▶

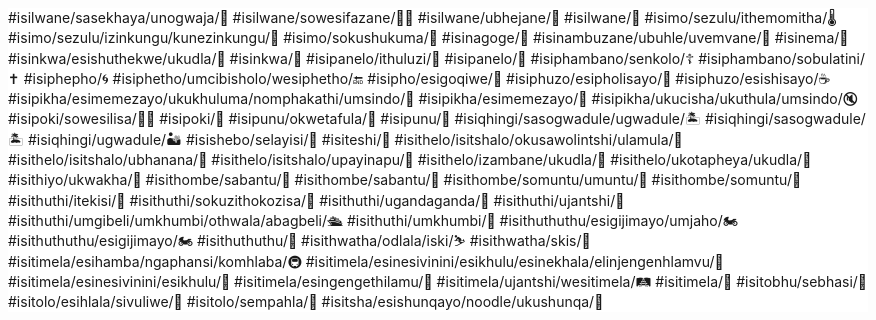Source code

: #isilwane/sasekhaya/unogwaja/🐇
#isilwane/sowesifazane/🧟‍♀
#isilwane/ubhejane/🦏
#isilwane/🧟
#isimo/sezulu/ithemomitha/🌡
#isimo/sezulu/izinkungu/kunezinkungu/🌁
#isimo/sokushukuma/📳
#isinagoge/🕍
#isinambuzane/ubuhle/uvemvane/🦋
#isinema/🎦
#isinkwa/esishuthekwe/ukudla/🥙
#isinkwa/🥖
#isipanelo/ithuluzi/🔧
#isipanelo/🔧
#isiphambano/senkolo/☦
#isiphambano/sobulatini/✝
#isiphepho/🌀
#isiphetho/umcibisholo/wesiphetho/🔚
#isipho/esigoqiwe/🎁
#isiphuzo/esipholisayo/🍹
#isiphuzo/esishisayo/☕
#isipikha/esimemezayo/ukukhuluma/nomphakathi/umsindo/📢
#isipikha/esimemezayo/📢
#isipikha/ukucisha/ukuthula/umsindo/🔇
#isipoki/sowesilisa/🧟‍♂
#isipoki/👻
#isipunu/okwetafula/🥄
#isipunu/🥄
#isiqhingi/sasogwadule/ugwadule/🏝
#isiqhingi/sasogwadule/🏝
#isiqhingi/ugwadule/🏜
#isishebo/selayisi/🍛
#isiteshi/🚉
#isithelo/isitshalo/okusawolintshi/ulamula/🍋
#isithelo/isitshalo/ubhanana/🍌
#isithelo/isitshalo/upayinapu/🍍
#isithelo/izambane/ukudla/🥔
#isithelo/ukotapheya/ukudla/🥑
#isithiyo/ukwakha/🚧
#isithombe/sabantu/👥
#isithombe/sabantu/👥
#isithombe/somuntu/umuntu/👤
#isithombe/somuntu/👤
#isithuthi/itekisi/🚕
#isithuthi/sokuzithokozisa/🚙
#isithuthi/ugandaganda/🚜
#isithuthi/ujantshi/🚟
#isithuthi/umgibeli/umkhumbi/othwala/abagbeli/🛳
#isithuthi/umkhumbi/🚢
#isithuthuthu/esigijimayo/umjaho/🏍
#isithuthuthu/esigijimayo/🏍
#isithuthuthu/🛵
#isithwatha/odlala/iski/⛷
#isithwatha/skis/🎿
#isitimela/esihamba/ngaphansi/komhlaba/🚇
#isitimela/esinesivinini/esikhulu/esinekhala/elinjengenhlamvu/🚅
#isitimela/esinesivinini/esikhulu/🚄
#isitimela/esingengethilamu/🚈
#isitimela/ujantshi/wesitimela/🛤
#isitimela/🚆
#isitobhu/sebhasi/🚏
#isitolo/esihlala/sivuliwe/🏪
#isitolo/sempahla/🏬
#isitsha/esishunqayo/noodle/ukushunqa/🍜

◀

Task item:
Reproduce the listing above line for line, without changing any characters, and omit the pictures.

Solution to the exercise:
Source code

: #isilwane/sasekhaya/unogwaja/🐇
#isilwane/sowesifazane/🧟‍♀
#isilwane/ubhejane/🦏
#isilwane/🧟
#isimo/sezulu/ithemomitha/🌡
#isimo/sezulu/izinkungu/kunezinkungu/🌁
#isimo/sokushukuma/📳
#isinagoge/🕍
#isinambuzane/ubuhle/uvemvane/🦋
#isinema/🎦
#isinkwa/esishuthekwe/ukudla/🥙
#isinkwa/🥖
#isipanelo/ithuluzi/🔧
#isipanelo/🔧
#isiphambano/senkolo/☦
#isiphambano/sobulatini/✝
#isiphepho/🌀
#isiphetho/umcibisholo/wesiphetho/🔚
#isipho/esigoqiwe/🎁
#isiphuzo/esipholisayo/🍹
#isiphuzo/esishisayo/☕
#isipikha/esimemezayo/ukukhuluma/nomphakathi/umsindo/📢
#isipikha/esimemezayo/📢
#isipikha/ukucisha/ukuthula/umsindo/🔇
#isipoki/sowesilisa/🧟‍♂
#isipoki/👻
#isipunu/okwetafula/🥄
#isipunu/🥄
#isiqhingi/sasogwadule/ugwadule/🏝
#isiqhingi/sasogwadule/🏝
#isiqhingi/ugwadule/🏜
#isishebo/selayisi/🍛
#isiteshi/🚉
#isithelo/isitshalo/okusawolintshi/ulamula/🍋
#isithelo/isitshalo/ubhanana/🍌
#isithelo/isitshalo/upayinapu/🍍
#isithelo/izambane/ukudla/🥔
#isithelo/ukotapheya/ukudla/🥑
#isithiyo/ukwakha/🚧
#isithombe/sabantu/👥
#isithombe/sabantu/👥
#isithombe/somuntu/umuntu/👤
#isithombe/somuntu/👤
#isithuthi/itekisi/🚕
#isithuthi/sokuzithokozisa/🚙
#isithuthi/ugandaganda/🚜
#isithuthi/ujantshi/🚟
#isithuthi/umgibeli/umkhumbi/othwala/abagbeli/🛳
#isithuthi/umkhumbi/🚢
#isithuthuthu/esigijimayo/umjaho/🏍
#isithuthuthu/esigijimayo/🏍
#isithuthuthu/🛵
#isithwatha/odlala/iski/⛷
#isithwatha/skis/🎿
#isitimela/esihamba/ngaphansi/komhlaba/🚇
#isitimela/esinesivinini/esikhulu/esinekhala/elinjengenhlamvu/🚅
#isitimela/esinesivinini/esikhulu/🚄
#isitimela/esingengethilamu/🚈
#isitimela/ujantshi/wesitimela/🛤
#isitimela/🚆
#isitobhu/sebhasi/🚏
#isitolo/esihlala/sivuliwe/🏪
#isitolo/sempahla/🏬
#isitsha/esishunqayo/noodle/ukushunqa/🍜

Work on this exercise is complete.